I am sorry to hear this, Kathy. She was so fortunate to have you at her side, then and always. Try not to be haunted by the last few days. She knew what she meant to you.

Best,
Laurie
 
So very sorry for your loss Kathy xxx
 
Oh Kathy, I'm so sorry you lost your mom. Don't regret how things were or ran, it's just too much to get it all right and you did great.
I also had to walk away from the forum for some time. I spent more time with friends talking, I was outside, I made up for the last crazy weeks. Peace to your family and thank you for being there for her!
 
Kathy, I'm so very sorry for your loss and the pain that you and your Mom had to go through. This beast is kind to No one. Take care of yourself. Jlynn
 
She is at peace now, you took great care of her!
 
I am very sorry. As said above she was very lucky to have such a loving and amazing caregiver
 
You mom is at peace. You were with her during her transition. That's what matters.
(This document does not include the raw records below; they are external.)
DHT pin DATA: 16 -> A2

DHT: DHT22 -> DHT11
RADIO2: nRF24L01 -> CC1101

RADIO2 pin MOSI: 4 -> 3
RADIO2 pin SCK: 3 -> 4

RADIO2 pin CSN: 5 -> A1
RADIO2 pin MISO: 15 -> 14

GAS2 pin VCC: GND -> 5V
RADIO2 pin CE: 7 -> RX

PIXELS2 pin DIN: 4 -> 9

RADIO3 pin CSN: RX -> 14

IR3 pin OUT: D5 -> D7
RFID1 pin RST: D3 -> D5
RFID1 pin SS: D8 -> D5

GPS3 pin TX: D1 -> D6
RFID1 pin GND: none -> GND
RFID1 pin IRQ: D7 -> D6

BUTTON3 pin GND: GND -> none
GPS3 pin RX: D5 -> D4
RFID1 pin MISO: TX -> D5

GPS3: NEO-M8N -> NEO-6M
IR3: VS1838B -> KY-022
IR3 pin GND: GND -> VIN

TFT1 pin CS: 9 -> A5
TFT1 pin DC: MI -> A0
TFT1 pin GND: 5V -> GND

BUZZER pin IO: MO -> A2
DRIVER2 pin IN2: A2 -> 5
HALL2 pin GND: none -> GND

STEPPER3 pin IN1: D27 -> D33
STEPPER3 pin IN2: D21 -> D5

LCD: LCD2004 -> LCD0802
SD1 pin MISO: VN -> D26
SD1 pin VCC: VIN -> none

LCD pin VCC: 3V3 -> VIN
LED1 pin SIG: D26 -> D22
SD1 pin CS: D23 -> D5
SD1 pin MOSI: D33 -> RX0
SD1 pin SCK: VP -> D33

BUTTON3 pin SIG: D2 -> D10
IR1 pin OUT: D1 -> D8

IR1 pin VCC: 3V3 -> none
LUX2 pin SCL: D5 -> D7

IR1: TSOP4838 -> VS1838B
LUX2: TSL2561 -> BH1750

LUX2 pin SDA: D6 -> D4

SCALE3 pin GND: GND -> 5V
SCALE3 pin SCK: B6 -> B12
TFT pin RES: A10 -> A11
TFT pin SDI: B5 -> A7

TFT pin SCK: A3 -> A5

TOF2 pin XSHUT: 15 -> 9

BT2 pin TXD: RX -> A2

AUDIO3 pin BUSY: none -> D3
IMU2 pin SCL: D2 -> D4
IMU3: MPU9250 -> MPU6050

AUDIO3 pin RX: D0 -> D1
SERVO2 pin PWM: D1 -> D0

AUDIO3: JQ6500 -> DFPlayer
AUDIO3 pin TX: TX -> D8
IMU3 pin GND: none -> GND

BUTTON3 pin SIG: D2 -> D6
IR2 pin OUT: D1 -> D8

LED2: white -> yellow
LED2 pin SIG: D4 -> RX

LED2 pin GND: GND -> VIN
Live well. I'm so sorry for your loss.
 
Kathy, I am so sorry for your loss of your Mom. Your love and concern for her was evident in every one of your posts. I hope you find comfort knowing that she is free now and that you did all you could to try to help her.

You are in my thoughts and prayers.

Sharon
 
So sorry for your loss. Our thoughts are with you and your family.
 
Kathy I am so very sorry for your loss. You were an amazing caregiver. You Mom knew you loved her and did everything possible for her. Never doubt that for even 1 second. Know I’m praying for you and your family for peace and comfort.

Hugs
 
I am so very sorry for your loss. She was fortunate for your loving care. Your Mom is comfortable now and I'm sure she will want the same for you. Go find your peace.



My best...


Jim
 
My condolences for your loss. You did exactly what a loving caregiver can do. Peace.

Ed
 
Oh my goodness, thank-you all so much for your kind words. They are truly consoling to me, you have no idea. What a lovely group of people you all are. We're blessed to have this community to support each other. It would have been so lonely without it, and thanks for reassuring me that I couldn't have done more. I still wish there was more I could have done, but I know I couldn't have. I did the best I could. My best and only thing I could say that I learned, that was so important, is get palliative involved as soon as you even remotely think you need it. It would have been so much better to have their support earlier than during a crisis.

Big hug to you all on this journey, PALS, CALS, and people who have lost their loved ones. Big hug.